Mail Fr. Mitterrand, plan de masse, crédits : MUTABILIS Paysage, 2012
Photographies numériques, dimensions variables
Général Hoche (et ses 88 galons)
Approuvé lors du vote du Budget participatif dans le cadre de la première Fabrique citoyenne, une plate-forme en acacia de 230 mètres carrés, est installée sur la place Hoche en septembre 2017 avec la vocation de « créer du lien, favoriser la convivialité et l’animation de la place ». Inauguré de manière officielle le 5 octobre 2017, l’événement réunira une vingtaine de personnes et quelques élus, dont l’adjoint au maire, accompagné d’une fanfare et de la pluie. La totalité de la structure est ornée de pièces dites « anti-skate », angles métalliques visant à dissuader les éventuels patineurs et skaters. Au nombre de 114, vissés dans le banc tous les 80cm, ils représentent un budget d’approximativement 2000 euros (le calcul est basé sur les tarifs de l’entreprise de sécurité Seton, qui propose le lot de 20 pièces au prix de 400 euros HT).

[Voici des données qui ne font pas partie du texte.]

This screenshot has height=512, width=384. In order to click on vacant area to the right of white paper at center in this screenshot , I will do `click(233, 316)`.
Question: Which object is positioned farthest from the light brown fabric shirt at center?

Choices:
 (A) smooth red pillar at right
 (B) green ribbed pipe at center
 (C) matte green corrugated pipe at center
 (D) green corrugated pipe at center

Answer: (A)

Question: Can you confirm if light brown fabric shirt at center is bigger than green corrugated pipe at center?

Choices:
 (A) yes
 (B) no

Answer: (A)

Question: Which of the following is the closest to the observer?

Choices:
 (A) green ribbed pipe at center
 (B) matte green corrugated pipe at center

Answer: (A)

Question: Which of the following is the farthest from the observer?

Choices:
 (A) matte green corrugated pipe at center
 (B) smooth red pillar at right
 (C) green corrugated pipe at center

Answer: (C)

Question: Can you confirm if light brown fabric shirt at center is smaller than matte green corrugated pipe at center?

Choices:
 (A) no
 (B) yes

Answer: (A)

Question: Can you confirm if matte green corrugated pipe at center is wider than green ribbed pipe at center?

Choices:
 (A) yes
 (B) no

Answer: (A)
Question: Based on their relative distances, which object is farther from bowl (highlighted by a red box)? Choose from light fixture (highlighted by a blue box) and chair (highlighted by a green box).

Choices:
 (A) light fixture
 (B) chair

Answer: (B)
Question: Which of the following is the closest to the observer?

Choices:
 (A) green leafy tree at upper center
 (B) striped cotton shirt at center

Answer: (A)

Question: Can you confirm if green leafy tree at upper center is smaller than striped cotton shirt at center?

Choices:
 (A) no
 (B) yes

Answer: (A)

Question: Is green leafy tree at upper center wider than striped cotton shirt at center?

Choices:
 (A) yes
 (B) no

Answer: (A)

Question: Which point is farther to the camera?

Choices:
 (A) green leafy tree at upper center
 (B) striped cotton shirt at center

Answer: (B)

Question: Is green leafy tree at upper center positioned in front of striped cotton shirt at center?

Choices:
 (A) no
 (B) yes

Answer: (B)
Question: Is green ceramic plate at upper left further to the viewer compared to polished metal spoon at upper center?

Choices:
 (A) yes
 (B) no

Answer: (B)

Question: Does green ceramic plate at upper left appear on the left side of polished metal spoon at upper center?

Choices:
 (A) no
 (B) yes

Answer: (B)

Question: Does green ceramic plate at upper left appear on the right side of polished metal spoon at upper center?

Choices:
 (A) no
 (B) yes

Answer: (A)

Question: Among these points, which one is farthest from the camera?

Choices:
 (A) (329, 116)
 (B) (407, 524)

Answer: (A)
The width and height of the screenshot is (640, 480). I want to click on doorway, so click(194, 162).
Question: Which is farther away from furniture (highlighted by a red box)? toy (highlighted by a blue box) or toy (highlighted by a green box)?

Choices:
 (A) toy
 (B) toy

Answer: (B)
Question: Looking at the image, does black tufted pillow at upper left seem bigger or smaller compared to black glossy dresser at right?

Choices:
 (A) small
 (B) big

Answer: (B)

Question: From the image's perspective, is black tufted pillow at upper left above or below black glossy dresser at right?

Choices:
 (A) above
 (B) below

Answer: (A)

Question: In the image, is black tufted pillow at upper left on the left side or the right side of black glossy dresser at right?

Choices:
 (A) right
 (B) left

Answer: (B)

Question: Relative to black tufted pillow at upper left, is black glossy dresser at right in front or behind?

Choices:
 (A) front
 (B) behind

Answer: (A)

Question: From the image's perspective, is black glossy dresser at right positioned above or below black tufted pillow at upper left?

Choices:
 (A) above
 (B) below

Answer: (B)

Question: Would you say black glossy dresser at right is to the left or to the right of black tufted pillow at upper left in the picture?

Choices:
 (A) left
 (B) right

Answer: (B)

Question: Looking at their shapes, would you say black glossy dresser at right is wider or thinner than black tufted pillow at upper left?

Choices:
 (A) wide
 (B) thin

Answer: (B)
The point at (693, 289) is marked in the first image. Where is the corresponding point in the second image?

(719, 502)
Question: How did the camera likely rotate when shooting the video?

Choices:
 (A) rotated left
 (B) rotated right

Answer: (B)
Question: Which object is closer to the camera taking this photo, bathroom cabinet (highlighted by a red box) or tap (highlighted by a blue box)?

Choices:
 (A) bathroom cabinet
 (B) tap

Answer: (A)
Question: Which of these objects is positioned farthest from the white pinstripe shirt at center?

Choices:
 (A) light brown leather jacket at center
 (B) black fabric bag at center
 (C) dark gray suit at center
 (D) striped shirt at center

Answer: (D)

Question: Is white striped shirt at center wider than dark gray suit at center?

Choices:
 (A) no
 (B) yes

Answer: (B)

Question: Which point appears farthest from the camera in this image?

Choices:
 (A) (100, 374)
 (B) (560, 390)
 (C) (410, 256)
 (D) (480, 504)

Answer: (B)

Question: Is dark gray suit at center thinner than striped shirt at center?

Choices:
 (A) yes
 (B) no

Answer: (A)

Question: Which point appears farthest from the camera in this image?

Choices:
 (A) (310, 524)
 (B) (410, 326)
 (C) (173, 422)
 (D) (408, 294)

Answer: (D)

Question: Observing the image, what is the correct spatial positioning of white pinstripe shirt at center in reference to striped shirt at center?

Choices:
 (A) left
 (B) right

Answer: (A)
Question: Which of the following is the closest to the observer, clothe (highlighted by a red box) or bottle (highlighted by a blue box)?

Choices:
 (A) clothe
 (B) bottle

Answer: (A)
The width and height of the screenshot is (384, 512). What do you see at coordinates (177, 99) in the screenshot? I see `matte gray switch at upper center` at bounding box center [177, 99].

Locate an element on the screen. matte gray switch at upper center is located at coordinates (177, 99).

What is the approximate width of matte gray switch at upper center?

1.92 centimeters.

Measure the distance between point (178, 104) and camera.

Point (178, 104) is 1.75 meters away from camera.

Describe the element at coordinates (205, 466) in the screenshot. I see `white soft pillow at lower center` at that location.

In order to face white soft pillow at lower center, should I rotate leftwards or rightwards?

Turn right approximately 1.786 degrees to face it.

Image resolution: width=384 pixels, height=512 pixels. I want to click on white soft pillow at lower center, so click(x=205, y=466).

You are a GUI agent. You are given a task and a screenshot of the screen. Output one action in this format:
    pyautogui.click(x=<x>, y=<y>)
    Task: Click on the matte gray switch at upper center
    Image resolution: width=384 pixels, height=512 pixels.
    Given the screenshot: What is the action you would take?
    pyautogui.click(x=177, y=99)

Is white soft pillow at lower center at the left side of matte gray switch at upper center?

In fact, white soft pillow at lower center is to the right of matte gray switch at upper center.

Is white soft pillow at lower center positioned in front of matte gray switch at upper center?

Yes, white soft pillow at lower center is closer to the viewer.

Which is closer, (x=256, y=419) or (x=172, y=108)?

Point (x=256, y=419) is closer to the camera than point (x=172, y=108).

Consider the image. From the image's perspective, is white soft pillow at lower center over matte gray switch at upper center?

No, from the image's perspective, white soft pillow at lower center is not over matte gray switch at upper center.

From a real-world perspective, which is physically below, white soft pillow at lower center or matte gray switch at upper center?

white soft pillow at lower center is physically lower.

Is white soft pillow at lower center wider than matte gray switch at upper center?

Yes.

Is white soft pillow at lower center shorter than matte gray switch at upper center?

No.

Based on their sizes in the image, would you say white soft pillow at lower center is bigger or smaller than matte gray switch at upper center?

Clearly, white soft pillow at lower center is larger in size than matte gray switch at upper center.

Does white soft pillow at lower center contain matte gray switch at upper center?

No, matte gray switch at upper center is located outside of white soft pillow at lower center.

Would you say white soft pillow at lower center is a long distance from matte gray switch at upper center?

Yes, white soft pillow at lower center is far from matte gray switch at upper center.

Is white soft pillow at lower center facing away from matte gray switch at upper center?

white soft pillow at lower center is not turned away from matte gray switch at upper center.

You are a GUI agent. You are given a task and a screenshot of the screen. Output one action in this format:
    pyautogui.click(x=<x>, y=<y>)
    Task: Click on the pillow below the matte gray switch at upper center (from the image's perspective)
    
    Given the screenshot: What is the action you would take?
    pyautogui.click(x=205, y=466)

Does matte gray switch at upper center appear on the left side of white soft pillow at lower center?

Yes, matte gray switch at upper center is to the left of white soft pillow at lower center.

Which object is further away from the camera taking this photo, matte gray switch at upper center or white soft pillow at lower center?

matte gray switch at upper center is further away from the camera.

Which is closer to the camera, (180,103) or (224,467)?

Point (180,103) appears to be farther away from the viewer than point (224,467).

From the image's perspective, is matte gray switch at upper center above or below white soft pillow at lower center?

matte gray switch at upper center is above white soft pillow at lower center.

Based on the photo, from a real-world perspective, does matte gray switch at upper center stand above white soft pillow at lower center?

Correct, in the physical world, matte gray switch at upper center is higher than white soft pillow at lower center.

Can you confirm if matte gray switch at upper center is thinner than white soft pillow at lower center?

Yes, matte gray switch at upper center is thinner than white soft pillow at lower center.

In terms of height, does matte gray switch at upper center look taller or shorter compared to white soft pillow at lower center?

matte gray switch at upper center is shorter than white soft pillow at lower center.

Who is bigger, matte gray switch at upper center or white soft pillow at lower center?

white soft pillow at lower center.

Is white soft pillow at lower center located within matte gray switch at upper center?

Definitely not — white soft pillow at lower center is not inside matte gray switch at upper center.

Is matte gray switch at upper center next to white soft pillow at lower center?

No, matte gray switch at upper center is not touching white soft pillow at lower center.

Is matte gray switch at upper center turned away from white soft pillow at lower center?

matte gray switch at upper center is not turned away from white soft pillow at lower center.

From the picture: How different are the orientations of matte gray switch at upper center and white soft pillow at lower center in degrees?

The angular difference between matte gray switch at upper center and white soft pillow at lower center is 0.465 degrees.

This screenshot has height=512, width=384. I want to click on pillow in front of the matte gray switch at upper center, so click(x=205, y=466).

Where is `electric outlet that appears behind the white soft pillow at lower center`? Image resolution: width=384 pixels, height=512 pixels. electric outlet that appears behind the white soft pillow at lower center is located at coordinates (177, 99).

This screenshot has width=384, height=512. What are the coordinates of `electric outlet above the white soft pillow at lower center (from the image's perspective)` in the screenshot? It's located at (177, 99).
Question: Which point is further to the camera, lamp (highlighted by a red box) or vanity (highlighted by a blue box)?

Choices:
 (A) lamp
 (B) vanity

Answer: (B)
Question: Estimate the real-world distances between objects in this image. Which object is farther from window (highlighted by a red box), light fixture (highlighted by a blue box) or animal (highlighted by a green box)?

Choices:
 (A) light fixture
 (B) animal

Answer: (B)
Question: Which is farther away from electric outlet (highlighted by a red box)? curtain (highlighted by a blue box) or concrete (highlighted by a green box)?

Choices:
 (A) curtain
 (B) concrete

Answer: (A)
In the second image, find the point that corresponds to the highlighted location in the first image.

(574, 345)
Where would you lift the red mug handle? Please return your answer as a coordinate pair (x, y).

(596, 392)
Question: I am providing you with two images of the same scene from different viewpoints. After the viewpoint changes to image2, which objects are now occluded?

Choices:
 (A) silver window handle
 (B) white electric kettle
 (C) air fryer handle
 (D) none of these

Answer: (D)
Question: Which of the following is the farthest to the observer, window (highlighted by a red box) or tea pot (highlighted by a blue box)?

En réaction, l’idée est émise de retirer 88 de ces pièces (dont la largeur est de 3cm) afin de les assembler, ce qui permettrait de créer une arête pleine et recouvrir intégralement le plus petit côté du banc (d’une mesure de 256cm), pour ainsi fournir une surface de glisse adéquate. Le 23 février 2018, une pancarte, siglé des logos de la ville de Rennes et du Budget participatif, titrant « Pensez aux riverains ! » et sous-titré par « Espace interdit aux rollers et aux planches à roulettes ».
Photographies numériques, dimensions variables
88 anti-skate, dessin technique, crédit : D. Riollier
Copycat
Un copycat est un imitateur commettant une infraction à la manière d’un autre criminel.